┌─ Source passage

How long it is kept, and how ballot-stuffing is handled
Names and votes stay as long as the tool is running; it is a live tally, so there is no automatic expiry. One effective vote per name per browser is enforced through that anonymous id: switching your vote or clearing it just updates the same record, and duplicate names are merged so the same idea cannot appear twice. None of this is airtight — someone determined can wipe their browser storage or hop networks and vote again. It is a guild-name vote, not an election, and the defenses are sized to match.
The names and votes are never sold, shared, or used to profile anyone. They exist to pick a guild name, and that is the end of it.
The site owner can remove any submitted name (and the votes attached to it) — for example to take down something abusive. There is no public delete; it is owner-only.
The raid application
If you fill out the apply form, you are choosing to send us real details about yourself so we can consider you for the raid team. Unlike the rest of the site, this is identifying information you hand over on purpose, so here is exactly where it goes.
What you send us
- your character name, Discord username, and class;
- your raiding experience and why you want to join, in your own words;
- an optional logs link, if you add one;
- the two acknowledgements you check off — that you bring full consumables and gemmed/enchanted gear, and that you'll reach out on Discord — recorded as yes/no.
Where it goes
The moment you submit, your application is:
- saved in our database so we can review it and get back to you;
- posted to a private channel in our Discord server, where the guild's officers read it;
- emailed to the officers who handle recruiting.
Two outside services see your application so they can deliver it: Discord carries the channel post, and our email provider Resend sends the email. Each handles it under its own privacy policy. We do not post your application anywhere public, sell it, or use it for anything but recruiting.

└─

**Things to do**:
(a) List the three places the privacy notice says a raid application goes the moment it is submitted.
(b) Pick up the privacy notice after its final sentence and write the passage that comes next.

┌─ Data section

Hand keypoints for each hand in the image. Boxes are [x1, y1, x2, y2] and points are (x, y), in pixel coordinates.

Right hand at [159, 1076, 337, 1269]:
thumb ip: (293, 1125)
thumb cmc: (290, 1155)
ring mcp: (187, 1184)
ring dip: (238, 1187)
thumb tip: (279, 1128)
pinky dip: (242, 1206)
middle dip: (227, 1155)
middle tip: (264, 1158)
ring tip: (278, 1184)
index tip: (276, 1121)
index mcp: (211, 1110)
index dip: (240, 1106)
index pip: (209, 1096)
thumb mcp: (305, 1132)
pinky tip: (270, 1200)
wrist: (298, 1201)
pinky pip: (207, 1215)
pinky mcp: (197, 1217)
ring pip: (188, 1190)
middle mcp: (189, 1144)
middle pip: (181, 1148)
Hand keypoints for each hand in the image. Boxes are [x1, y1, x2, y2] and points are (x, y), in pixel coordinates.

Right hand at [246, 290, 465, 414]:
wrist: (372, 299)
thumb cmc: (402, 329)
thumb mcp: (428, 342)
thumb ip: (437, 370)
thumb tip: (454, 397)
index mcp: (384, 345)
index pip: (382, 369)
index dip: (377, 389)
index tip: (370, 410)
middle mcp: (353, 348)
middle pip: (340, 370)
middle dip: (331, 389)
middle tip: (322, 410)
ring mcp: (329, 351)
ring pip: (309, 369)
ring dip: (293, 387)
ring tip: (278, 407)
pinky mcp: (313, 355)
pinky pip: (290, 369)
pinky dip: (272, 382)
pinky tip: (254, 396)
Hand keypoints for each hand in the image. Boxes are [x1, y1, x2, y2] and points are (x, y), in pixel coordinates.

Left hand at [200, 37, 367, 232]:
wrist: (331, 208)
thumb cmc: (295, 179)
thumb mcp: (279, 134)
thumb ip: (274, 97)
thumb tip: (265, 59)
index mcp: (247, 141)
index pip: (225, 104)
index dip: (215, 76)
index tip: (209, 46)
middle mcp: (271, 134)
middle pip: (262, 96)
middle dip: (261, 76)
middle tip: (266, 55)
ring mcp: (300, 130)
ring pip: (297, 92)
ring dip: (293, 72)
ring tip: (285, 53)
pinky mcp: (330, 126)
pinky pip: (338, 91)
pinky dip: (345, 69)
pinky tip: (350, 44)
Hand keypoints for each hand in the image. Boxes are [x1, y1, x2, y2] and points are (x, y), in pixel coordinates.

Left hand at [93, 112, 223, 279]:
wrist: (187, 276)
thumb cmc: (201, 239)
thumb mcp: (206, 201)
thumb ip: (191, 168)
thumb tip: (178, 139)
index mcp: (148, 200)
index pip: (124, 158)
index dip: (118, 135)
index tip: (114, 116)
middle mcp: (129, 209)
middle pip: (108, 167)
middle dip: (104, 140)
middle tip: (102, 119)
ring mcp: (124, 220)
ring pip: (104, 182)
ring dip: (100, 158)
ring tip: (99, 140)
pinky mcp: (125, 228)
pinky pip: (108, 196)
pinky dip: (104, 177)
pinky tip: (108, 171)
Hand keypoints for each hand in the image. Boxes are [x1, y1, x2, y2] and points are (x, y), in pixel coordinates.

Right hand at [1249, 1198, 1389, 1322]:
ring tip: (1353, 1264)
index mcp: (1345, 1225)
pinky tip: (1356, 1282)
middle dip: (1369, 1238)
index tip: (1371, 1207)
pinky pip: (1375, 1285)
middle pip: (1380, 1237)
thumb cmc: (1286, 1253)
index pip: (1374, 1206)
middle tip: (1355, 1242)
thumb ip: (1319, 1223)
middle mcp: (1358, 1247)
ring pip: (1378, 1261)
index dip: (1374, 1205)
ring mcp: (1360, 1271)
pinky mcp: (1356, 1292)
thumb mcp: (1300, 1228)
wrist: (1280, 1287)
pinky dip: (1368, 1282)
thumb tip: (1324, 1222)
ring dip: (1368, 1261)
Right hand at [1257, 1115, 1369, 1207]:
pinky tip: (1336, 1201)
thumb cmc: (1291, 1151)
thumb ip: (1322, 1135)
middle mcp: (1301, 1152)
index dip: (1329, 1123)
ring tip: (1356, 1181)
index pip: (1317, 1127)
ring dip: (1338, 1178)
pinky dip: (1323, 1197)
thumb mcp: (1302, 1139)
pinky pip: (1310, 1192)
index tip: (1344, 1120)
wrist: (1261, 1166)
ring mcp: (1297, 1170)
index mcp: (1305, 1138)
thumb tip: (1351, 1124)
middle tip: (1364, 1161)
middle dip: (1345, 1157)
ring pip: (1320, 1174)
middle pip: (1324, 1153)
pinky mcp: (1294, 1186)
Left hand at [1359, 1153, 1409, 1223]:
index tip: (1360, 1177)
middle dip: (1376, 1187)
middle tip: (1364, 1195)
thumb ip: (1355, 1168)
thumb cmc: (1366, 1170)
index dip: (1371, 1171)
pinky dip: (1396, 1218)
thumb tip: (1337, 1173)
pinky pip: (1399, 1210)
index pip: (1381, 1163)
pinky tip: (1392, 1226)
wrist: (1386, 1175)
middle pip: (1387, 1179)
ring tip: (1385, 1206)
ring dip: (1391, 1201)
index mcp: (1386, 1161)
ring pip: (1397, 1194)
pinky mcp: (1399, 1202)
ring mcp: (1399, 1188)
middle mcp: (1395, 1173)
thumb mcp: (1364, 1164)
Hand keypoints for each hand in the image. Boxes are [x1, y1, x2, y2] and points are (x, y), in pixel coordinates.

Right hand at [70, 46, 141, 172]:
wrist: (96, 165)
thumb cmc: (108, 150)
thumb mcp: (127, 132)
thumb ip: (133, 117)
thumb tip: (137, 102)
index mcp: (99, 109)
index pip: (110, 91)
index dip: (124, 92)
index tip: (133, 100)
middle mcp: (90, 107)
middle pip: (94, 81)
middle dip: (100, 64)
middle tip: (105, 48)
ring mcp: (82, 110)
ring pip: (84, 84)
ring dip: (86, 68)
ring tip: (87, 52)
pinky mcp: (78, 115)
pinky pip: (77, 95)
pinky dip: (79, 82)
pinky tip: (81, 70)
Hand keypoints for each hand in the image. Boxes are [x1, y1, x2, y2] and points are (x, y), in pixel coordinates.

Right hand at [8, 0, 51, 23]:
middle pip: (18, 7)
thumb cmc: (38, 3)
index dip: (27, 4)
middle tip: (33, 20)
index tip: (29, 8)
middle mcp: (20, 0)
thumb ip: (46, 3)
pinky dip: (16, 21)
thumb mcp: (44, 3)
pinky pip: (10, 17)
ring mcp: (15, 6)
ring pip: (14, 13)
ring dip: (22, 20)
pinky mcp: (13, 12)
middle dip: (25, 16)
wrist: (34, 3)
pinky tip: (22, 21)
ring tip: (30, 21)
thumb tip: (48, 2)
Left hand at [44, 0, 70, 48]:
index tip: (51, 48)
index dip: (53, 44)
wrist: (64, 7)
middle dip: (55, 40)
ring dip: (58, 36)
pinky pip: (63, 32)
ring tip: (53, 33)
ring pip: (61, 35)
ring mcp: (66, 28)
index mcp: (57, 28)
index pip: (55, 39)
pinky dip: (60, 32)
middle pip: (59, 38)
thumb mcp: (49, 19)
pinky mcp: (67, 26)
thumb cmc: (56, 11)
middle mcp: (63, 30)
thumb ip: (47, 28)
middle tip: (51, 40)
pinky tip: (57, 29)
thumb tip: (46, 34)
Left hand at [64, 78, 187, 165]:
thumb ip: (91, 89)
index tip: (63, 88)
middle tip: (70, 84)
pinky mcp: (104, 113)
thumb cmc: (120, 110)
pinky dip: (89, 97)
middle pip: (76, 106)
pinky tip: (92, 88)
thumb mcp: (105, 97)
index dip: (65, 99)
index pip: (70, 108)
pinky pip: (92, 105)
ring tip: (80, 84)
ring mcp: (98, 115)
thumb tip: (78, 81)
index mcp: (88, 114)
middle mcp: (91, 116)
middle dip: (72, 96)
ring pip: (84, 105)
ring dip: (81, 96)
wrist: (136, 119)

└─

**Written answers**:
(a)
- Saved in the database for review and follow-up
- Posted to a private channel in the Discord server, where the guild's officers read it
- Emailed to the officers who handle recruiting

(b)
Bot check and your IP address
Same as the vote: submitting runs a Cloudflare Turnstile check (your browser gets a one-time token from Cloudflare, our server confirms it), and our server reads your IP address to rate-limit submissions. That use is transient — the IP is not stored next to your application, though the general access logs record it like any page request.
How long we keep it, and removing it
Applications stay until we have dealt with them; there is no automatic expiry. The site owner can delete any application. If you want yours gone, before or after we review it, email the address below with your character name and we will take it out.
Your rights
The guide holds no personal data about you on our side. The vote keeps an anonymous browser id and the votes tied to it; because that id is random and not linked to your identity, we generally cannot connect it to a specific person on our own. If you are in the EU, UK, or California and want a name you pitched or the votes from your browser removed, email the address below and bring your browser id (it is in localStorage under guildVote.voterId.v1), and we will delete the records tied to it. If you sent in a raid application, email us your character name and we will remove it.
Contact
Privacy questions, data requests, or anything else: [email protected].
Changes to this policy
If we change how Get a Job handles data — a new tool, or a new place something gets sent — this page updates and the effective date moves forward. The full history is visible in the project's public Git repository.